A critical severity vulnerability impacting SonicWall’s Secure Mobile Access (SMA) gateways. addressed last month, is now targeted in ongoing exploitation attempts. The bug, found by Security Researcher Jacob Baines, is an unauthenticated stack-based cradle flood followed as CVE-2021-20038 that impacts SMA 100 series apparatuses (counting SMA 200, 210, 400, 410, and 500v) in any event, when the web application firewall (WAF) is empowered. 
Successful exploitation can let remote unauthenticated assailants execute code as the ‘no one’ client in compromised SonicWall machines. 


“Some attempts on CVE-2021-20038 (SonicWall SMA RCE). Also some password spraying of default passwords from the past few days. Remember to update AND change the default password,”

For example, the CVE-2021-20016 SMA 100 zero-day was utilized to convey FiveHands ransomware beginning with January 2021 when it was additionally taken advantage of in assaults against SonicWall’s inner frameworks. Prior to being fixed fourteen days after the fact, toward the beginning of February 2021, a similar defect was likewise manhandled unpredictably in the wild.

CVE-2021-20016 

SonicWall SSLVPN SMA100 is vulnerable to SQL injection. A remote attacker could send specially-crafted SQL statements, which could allow the attacker to access username passwords and other session-related information.

Impact

  • Data Manipulation
  • Information Theft
  • Buffer Overflow

Affected Vendors

  • Sonicwall

Affected Products

  • SonicWall SMA100 appliance 10.2.0.2-20sv

Remediation

Refer to SonicWall Security Advisory for patch, upgrade or suggested workaround information.

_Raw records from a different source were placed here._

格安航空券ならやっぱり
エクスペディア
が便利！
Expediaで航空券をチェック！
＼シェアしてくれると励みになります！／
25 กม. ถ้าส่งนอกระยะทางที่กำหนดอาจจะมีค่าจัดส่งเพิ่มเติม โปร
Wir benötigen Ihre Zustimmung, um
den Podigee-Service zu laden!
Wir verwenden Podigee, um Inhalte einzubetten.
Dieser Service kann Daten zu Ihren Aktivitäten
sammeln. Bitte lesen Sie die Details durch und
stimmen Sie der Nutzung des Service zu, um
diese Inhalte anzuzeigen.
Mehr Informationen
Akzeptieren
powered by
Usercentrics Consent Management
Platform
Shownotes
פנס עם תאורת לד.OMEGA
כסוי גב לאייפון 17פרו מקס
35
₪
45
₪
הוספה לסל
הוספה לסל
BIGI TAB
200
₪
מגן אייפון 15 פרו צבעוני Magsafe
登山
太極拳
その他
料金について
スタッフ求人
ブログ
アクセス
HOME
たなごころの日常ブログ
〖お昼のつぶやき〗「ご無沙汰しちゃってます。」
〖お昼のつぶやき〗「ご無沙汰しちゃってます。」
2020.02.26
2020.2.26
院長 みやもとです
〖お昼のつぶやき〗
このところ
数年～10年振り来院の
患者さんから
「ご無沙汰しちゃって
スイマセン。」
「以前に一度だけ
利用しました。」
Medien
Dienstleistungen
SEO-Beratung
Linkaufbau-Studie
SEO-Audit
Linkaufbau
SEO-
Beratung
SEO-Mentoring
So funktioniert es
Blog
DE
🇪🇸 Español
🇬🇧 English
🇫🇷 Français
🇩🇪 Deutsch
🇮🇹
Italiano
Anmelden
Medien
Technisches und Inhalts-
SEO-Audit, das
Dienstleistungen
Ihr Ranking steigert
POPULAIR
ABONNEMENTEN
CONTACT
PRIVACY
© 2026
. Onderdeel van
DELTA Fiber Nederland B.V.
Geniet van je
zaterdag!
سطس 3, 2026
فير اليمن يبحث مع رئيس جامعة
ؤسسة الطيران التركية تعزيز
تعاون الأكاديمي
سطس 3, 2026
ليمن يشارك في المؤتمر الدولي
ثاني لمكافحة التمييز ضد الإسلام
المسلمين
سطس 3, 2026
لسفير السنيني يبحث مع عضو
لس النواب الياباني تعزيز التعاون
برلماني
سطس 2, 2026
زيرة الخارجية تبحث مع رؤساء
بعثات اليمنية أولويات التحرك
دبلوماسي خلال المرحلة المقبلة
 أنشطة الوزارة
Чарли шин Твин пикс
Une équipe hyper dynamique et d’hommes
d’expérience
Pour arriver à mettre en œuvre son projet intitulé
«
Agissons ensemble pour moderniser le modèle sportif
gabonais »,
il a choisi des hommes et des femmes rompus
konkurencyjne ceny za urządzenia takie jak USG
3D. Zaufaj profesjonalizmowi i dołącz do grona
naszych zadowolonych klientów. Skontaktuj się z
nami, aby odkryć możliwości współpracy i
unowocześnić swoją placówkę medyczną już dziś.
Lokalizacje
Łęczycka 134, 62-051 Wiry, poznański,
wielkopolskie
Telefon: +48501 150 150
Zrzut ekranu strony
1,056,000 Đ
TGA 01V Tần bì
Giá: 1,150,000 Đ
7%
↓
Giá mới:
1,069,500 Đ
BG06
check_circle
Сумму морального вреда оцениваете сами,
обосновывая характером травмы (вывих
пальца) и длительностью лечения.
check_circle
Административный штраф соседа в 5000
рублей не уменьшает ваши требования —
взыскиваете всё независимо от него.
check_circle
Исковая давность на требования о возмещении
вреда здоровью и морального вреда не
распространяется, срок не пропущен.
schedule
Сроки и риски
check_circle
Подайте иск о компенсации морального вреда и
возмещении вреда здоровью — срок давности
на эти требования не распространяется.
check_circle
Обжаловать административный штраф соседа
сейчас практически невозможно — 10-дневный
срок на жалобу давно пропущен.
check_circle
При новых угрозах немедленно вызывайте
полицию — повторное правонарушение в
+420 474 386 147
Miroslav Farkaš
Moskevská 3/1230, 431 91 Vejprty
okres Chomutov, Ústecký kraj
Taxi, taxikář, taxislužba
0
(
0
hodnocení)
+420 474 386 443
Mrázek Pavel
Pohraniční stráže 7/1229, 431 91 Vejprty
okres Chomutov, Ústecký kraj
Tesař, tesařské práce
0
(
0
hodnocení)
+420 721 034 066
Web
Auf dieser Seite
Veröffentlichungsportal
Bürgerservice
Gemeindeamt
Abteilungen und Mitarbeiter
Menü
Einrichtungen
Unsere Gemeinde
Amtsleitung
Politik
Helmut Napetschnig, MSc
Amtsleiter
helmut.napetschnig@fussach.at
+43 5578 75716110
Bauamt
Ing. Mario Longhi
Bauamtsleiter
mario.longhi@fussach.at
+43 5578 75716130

https://psirt.global.sonicwall.com/vuln-detail/SNWLID-2021-0001

Reading this advisory was a good start.

Make it a habit.

Rewterz publishes threat advisories ahead of mainstream cybersecurity media, informed by an AI-Native Autonomous SOC that sees regional threat actor activity in real time. Subscribe to receive each new advisory as it publishes, plus a monthly Middle East threat landscape brief drawn from our own SOC telemetry. For teams evaluating their detection coverage, a 30-minute consultation with a senior analyst is also available, at your pace, when you're ready.